> [Activity A]:
Copy the passage of the news report that begins at the words "Nara prefectural police" and stops after "investigative sources said.", substituting "detectives" for "investigators".
> [Activity B]:
Answer these questions from the news report:
(i) How old is Yamagami?
(ii) What did he tell police he was attempting to make?
(iii) Which newspaper did the man who said he was Yamagami's relative speak to?

> [Document text]:
Nara prefectural police investigators search the home of suspect Tetsuya Yamagami in Nara on July 8. (Video by Kengo Yasui)

A man who was arrested in connection with the assassination of former Prime Minister Shinzo Abe on July 8 told investigators that he harbored a “grudge” against him, citing a religious organization, investigative sources said.

“My family joined that religion and our life became harder after donating money to the organization,” Tetsuya Yamagami, who is unemployed, was quoted by the sources as telling police. “I had wanted to target the top official of the organization, but it was difficult. So, I took aim at Abe since I believed that he was tied (to the organization). I wanted to kill him.”

Yamagami, 41, a resident of Nara, also told police that he does not hold any ill feelings toward Abe’s political convictions.

In addition, he told police that he was attempting to make bombs, according to the sources.

A man who identified himself as a relative of Yamagami told The Asahi Shimbun that his family had trouble with the religious organization.

“His family fell apart due to the group,” the man said. “I am convinced that Yamagami suffered damage from the organization."

> [Entries supplied]:
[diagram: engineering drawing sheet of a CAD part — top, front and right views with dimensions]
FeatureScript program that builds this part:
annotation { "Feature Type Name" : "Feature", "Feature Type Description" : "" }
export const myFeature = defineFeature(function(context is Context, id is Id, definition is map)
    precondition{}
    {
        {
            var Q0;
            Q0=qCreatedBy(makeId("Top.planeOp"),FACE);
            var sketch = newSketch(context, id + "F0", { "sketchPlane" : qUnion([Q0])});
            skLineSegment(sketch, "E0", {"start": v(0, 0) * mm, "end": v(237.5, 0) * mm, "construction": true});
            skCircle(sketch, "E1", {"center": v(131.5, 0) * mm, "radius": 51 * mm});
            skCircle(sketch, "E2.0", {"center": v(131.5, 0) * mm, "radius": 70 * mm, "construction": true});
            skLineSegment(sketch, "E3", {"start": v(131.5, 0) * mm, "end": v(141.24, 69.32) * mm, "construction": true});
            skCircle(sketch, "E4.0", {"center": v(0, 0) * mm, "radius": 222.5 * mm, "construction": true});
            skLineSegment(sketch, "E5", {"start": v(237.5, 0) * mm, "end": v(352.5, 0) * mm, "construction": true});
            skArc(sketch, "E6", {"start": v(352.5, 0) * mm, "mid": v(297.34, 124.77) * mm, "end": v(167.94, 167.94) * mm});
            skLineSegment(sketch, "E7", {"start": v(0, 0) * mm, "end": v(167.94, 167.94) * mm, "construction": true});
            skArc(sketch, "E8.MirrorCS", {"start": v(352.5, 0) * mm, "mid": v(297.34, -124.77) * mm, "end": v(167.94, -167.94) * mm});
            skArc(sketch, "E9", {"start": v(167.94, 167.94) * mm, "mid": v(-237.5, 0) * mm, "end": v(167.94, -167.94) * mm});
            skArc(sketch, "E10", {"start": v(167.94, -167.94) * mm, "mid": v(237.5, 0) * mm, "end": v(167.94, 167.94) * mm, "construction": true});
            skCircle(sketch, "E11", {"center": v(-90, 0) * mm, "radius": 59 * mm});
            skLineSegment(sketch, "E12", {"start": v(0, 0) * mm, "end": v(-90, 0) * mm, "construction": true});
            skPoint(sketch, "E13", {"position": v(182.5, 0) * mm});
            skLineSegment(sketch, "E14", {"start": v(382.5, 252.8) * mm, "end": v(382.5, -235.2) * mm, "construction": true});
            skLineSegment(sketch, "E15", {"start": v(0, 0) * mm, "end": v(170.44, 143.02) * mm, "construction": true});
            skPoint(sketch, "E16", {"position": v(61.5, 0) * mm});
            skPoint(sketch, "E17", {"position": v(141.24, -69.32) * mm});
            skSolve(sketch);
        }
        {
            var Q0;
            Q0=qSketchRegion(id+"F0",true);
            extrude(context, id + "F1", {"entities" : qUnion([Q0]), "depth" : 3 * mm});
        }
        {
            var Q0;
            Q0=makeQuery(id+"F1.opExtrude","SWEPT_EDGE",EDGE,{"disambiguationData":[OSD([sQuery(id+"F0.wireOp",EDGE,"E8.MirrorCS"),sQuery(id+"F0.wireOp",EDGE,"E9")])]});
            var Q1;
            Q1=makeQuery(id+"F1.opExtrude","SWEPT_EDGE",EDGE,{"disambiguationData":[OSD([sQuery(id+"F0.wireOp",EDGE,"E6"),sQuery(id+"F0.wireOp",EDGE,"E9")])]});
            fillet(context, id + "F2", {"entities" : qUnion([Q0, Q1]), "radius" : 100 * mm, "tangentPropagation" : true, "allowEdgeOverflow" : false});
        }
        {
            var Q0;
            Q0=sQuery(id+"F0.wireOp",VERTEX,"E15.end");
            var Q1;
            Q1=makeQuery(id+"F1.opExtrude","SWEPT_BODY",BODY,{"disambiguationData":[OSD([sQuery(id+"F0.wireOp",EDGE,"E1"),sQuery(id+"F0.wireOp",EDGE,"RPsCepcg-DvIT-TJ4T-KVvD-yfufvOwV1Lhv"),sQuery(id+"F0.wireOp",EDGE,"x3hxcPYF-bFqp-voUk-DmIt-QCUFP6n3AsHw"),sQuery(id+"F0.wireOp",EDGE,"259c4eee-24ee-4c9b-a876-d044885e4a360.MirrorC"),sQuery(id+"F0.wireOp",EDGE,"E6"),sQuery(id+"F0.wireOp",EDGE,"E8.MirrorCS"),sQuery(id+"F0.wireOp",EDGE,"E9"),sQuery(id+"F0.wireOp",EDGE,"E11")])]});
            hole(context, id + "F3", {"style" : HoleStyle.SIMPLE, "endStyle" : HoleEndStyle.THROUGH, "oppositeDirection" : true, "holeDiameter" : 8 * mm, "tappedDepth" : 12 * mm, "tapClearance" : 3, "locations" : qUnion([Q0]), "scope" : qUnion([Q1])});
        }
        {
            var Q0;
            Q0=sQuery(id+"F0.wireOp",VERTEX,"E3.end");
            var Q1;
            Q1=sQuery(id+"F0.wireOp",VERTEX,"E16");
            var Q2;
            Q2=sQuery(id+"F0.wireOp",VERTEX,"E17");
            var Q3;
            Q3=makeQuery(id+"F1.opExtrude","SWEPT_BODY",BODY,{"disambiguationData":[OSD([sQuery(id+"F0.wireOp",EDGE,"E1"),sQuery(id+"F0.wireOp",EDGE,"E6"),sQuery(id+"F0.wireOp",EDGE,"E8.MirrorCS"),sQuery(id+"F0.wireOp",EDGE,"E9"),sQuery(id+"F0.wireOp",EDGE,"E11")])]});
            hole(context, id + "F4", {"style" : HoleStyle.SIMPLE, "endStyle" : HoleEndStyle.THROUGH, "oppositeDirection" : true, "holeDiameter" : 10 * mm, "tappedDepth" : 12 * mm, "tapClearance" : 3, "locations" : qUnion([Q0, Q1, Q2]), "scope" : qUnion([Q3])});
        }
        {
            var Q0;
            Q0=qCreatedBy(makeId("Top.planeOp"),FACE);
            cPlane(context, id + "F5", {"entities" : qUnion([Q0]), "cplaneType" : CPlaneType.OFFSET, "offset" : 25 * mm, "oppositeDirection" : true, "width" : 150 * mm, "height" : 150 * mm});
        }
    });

> [Exercise solution A]:
Nara prefectural police detectives search the home of suspect Tetsuya Yamagami in Nara on July 8. (Video by Kengo Yasui)

A man who was arrested in connection with the assassination of former Prime Minister Shinzo Abe on July 8 told detectives that he harbored a “grudge” against him, citing a religious organization, investigative sources said.

> [Exercise solution B]:
(i) 41
(ii) Bombs
(iii) The Asahi Shimbun